Some proposals already in Congress would address the crisis. The Black Maternal Health Momnibus, for example, a legislative package introduced this year by Reps. Lauren Underwood and Alma Adams and Sen. Kamala Harris, would address the lack of providers in many majority-Black communities by funding the expansion and diversification of the maternal and birthing care workforce, including nurses, physician assistants, and doulas. The legislation would also provide funding for community-based organizations working on Black maternal health, among other provisions.

Staff at the Magnolia Birth House maintain a board with the names of babies they’ve delivered.

However, “we need the political will to pass something and to implement it if it does pass,” Taylor said. “We wouldn’t have that under this administration.”

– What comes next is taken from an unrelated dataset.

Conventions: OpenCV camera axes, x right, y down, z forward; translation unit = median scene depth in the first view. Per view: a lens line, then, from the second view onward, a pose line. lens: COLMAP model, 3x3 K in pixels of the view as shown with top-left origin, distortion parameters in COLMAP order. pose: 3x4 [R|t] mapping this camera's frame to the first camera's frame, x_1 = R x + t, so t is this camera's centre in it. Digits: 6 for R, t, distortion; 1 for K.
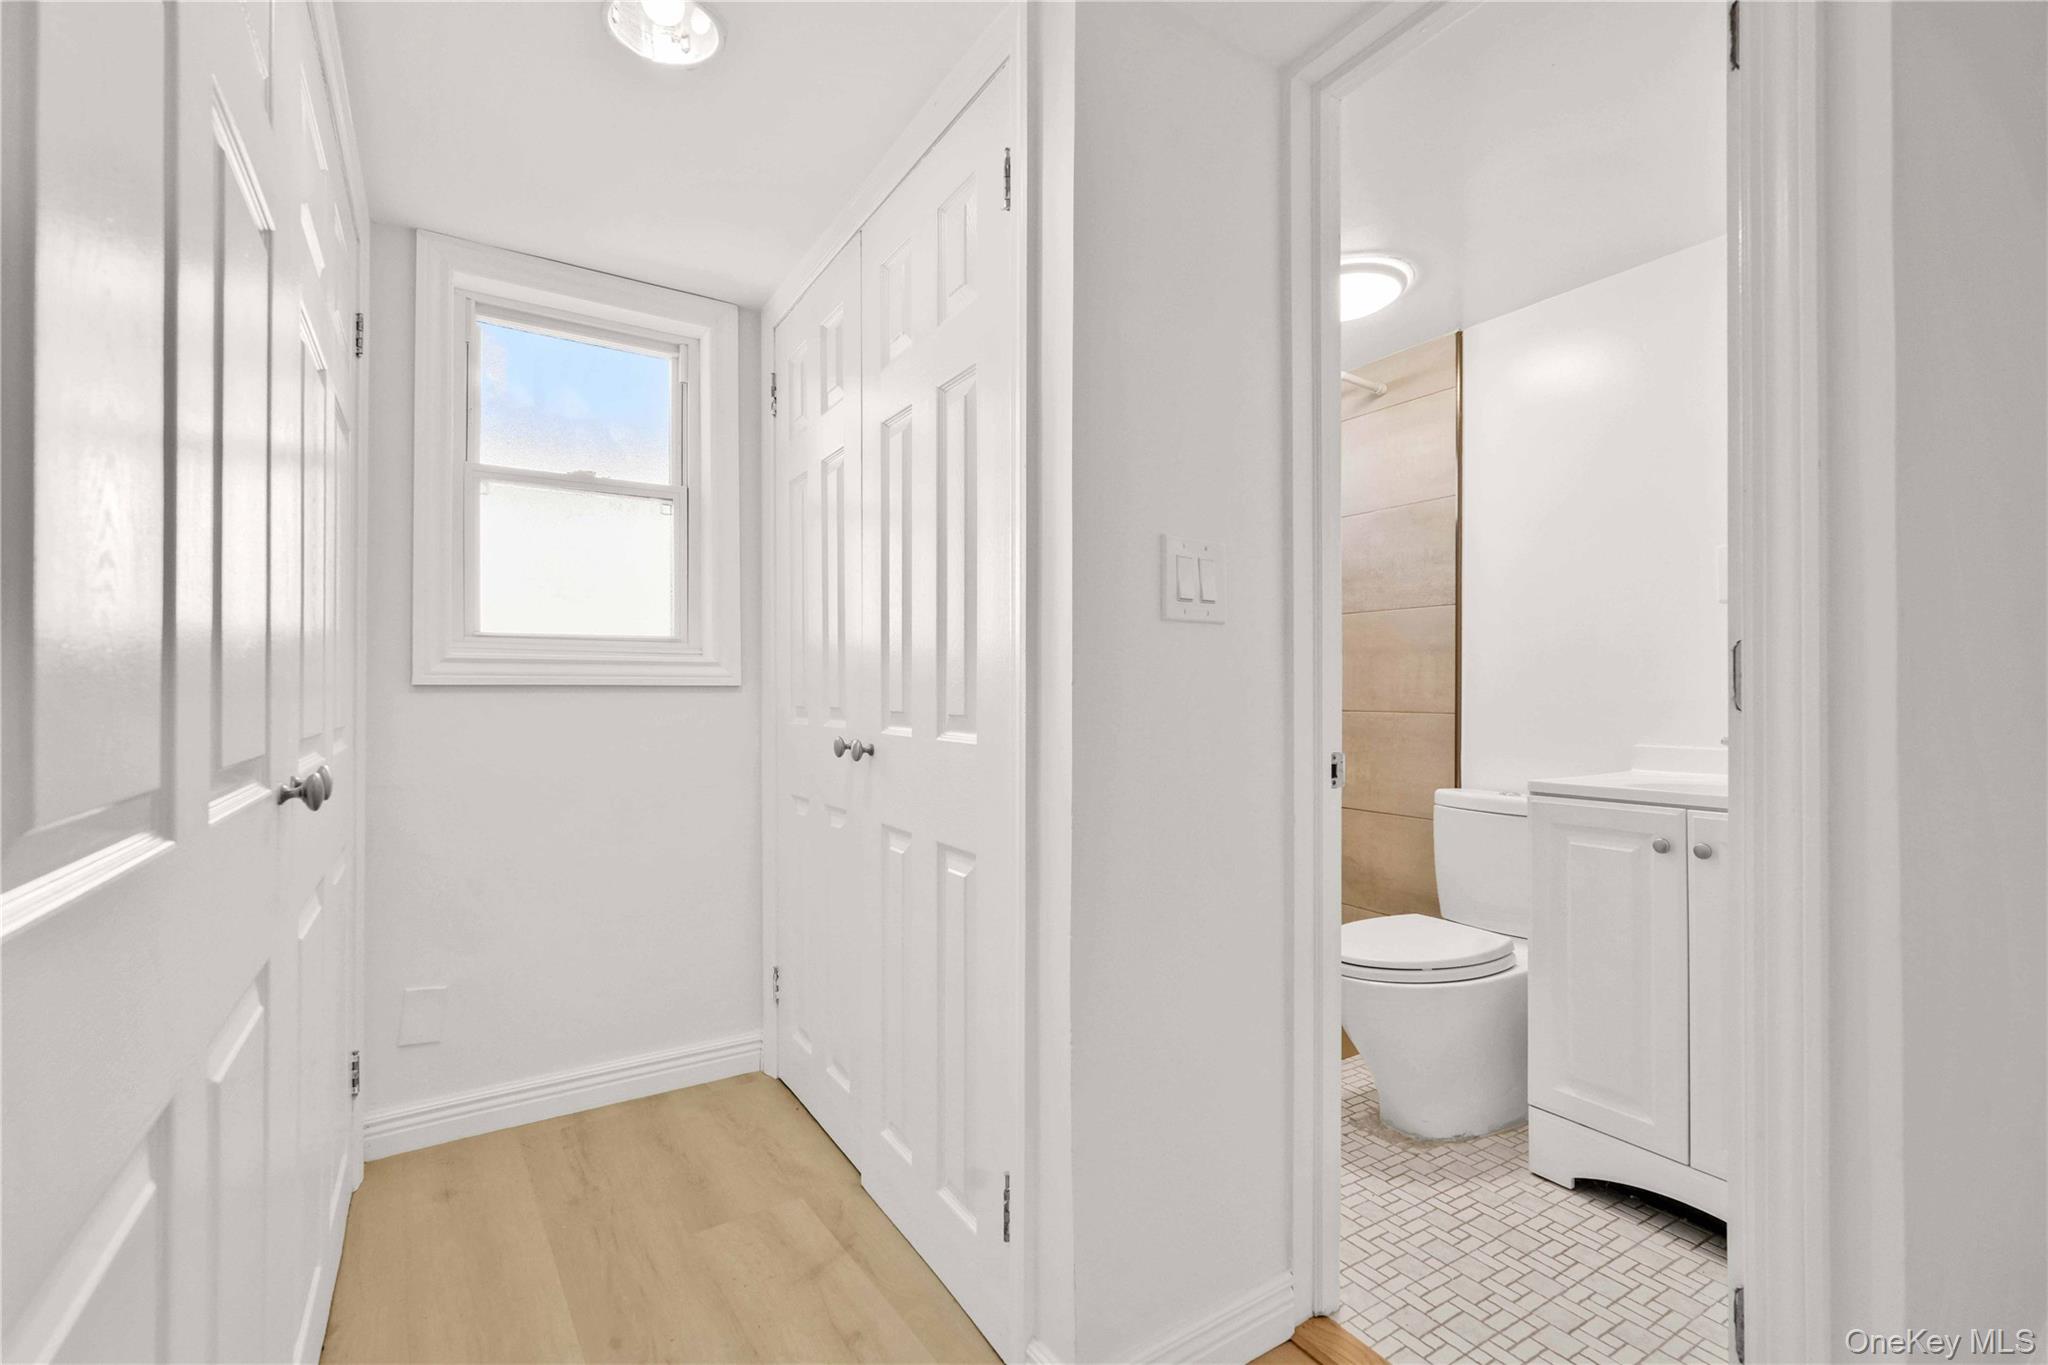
lens RADIAL K [[910.6, 0, 1024.0], [0, 910.6, 682.5], [0, 0, 1]] dist [0.000239, 0.000284]
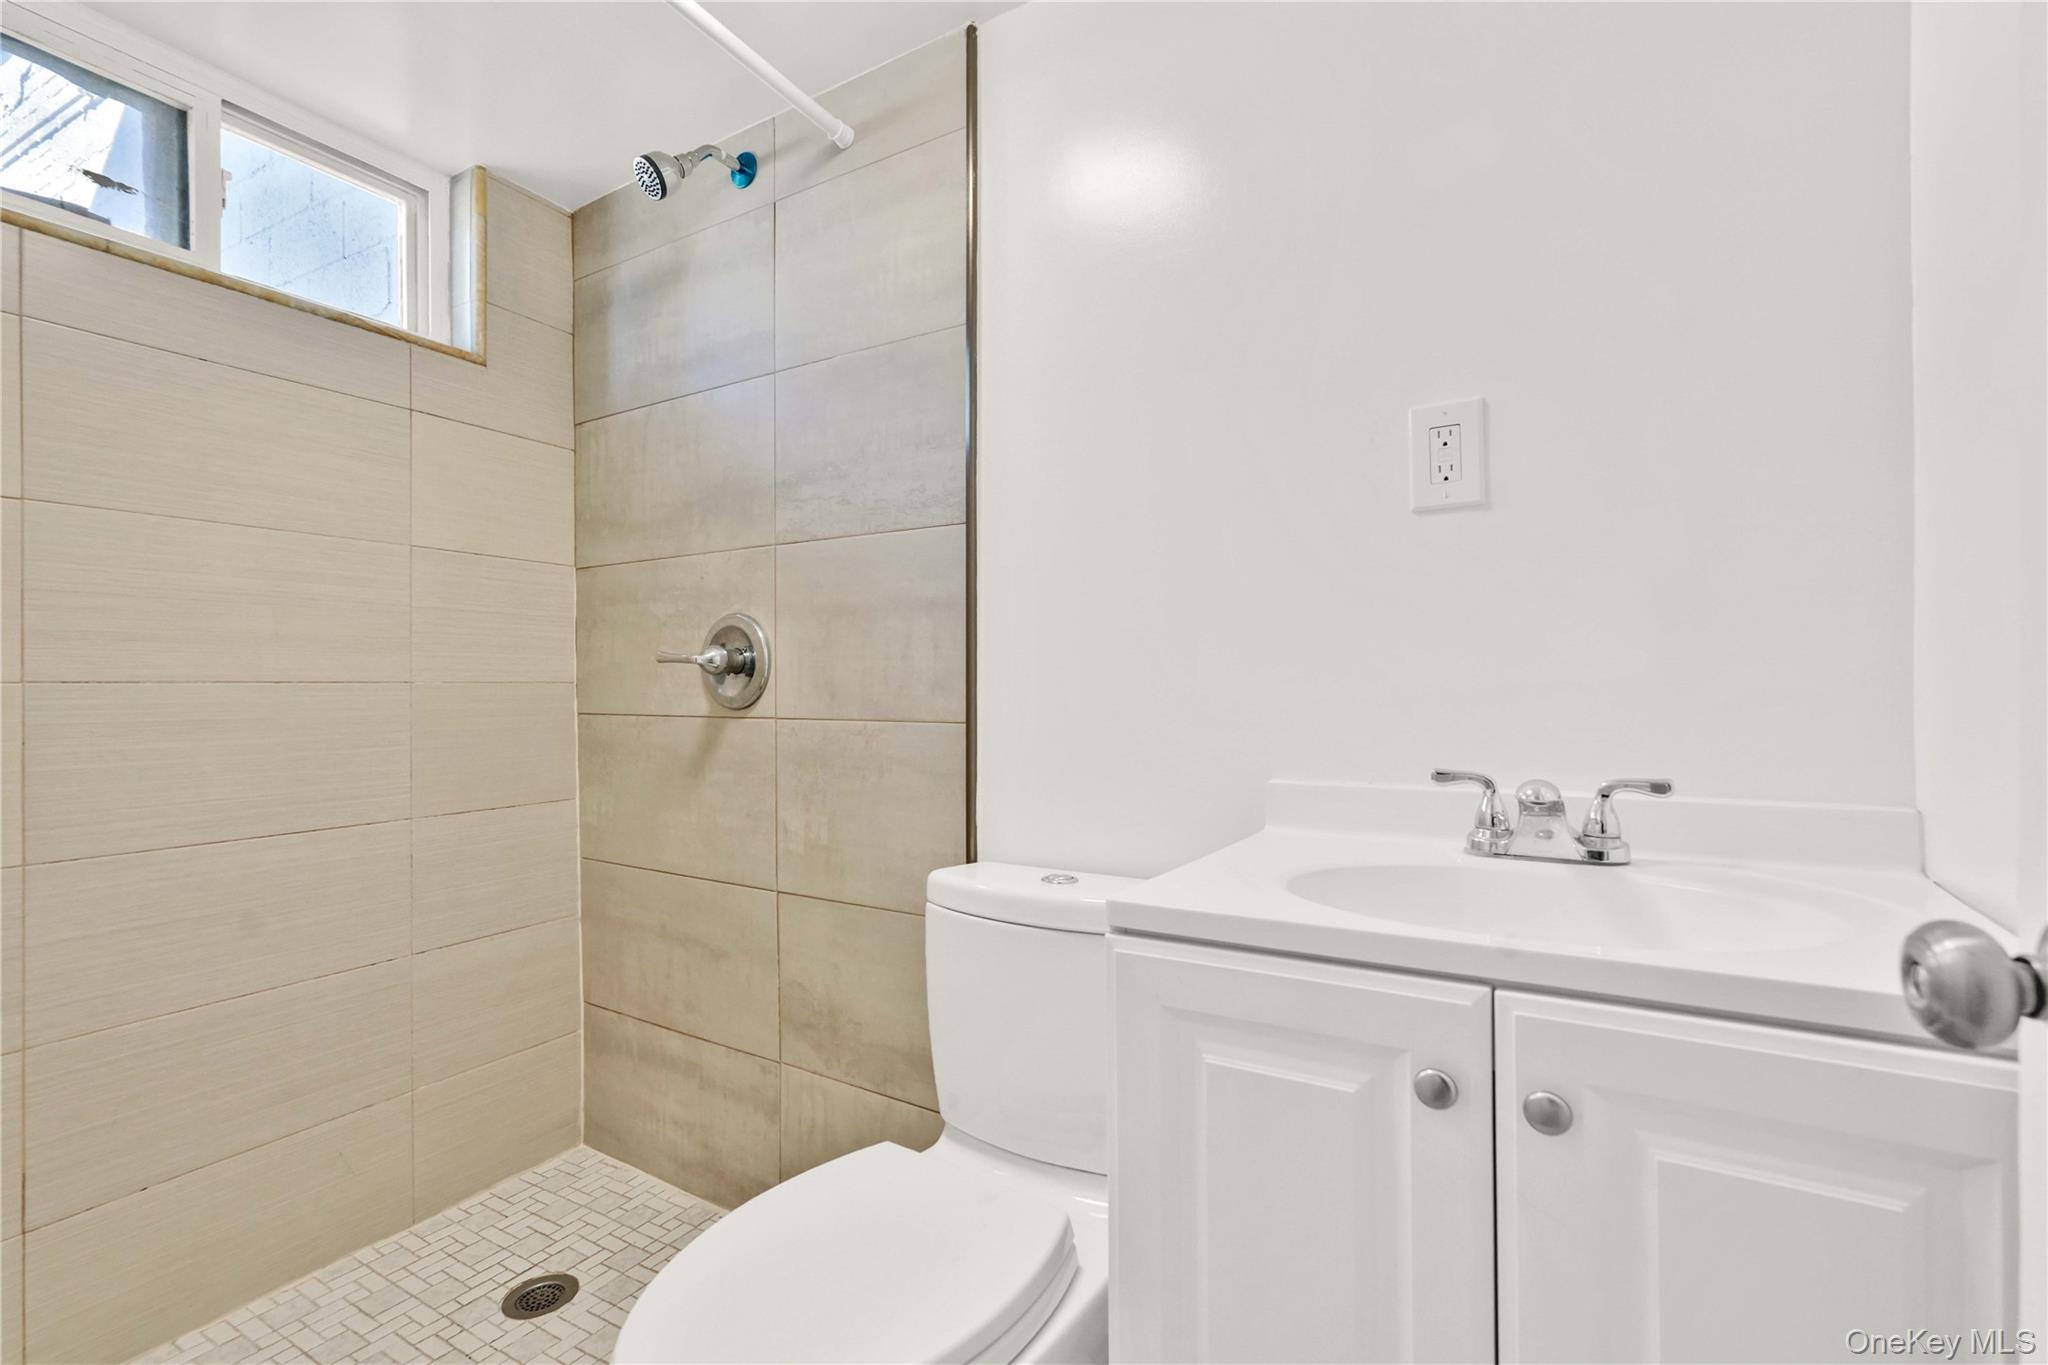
lens RADIAL K [[910.6, 0, 1024.0], [0, 910.6, 682.5], [0, 0, 1]] dist [0.000239, 0.000284]
pose [[0.883210, -0.010838, 0.468853, 0.244194], [0.004416, 0.999881, 0.014795, 0.001979], [-0.468957, -0.010996, 0.883152, 0.492812]]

In other words, in order for change to happen, leadership has to come from the top. In a recently released policy agenda, the National Birth Equity Collaborative calls for an Office of Reproductive Wellbeing in the White House that would address barriers to all aspects of reproductive autonomy, from maternal health to contraception to child care.

“All of these things can happen if we have the highest levels of government invested in them,” Crear-Perry said. “If we keep doing it on the margins, and trying to fix little tweaks here and there, and investing in structures that have been harmful, we will never get to this beloved community of birthing that we all want.”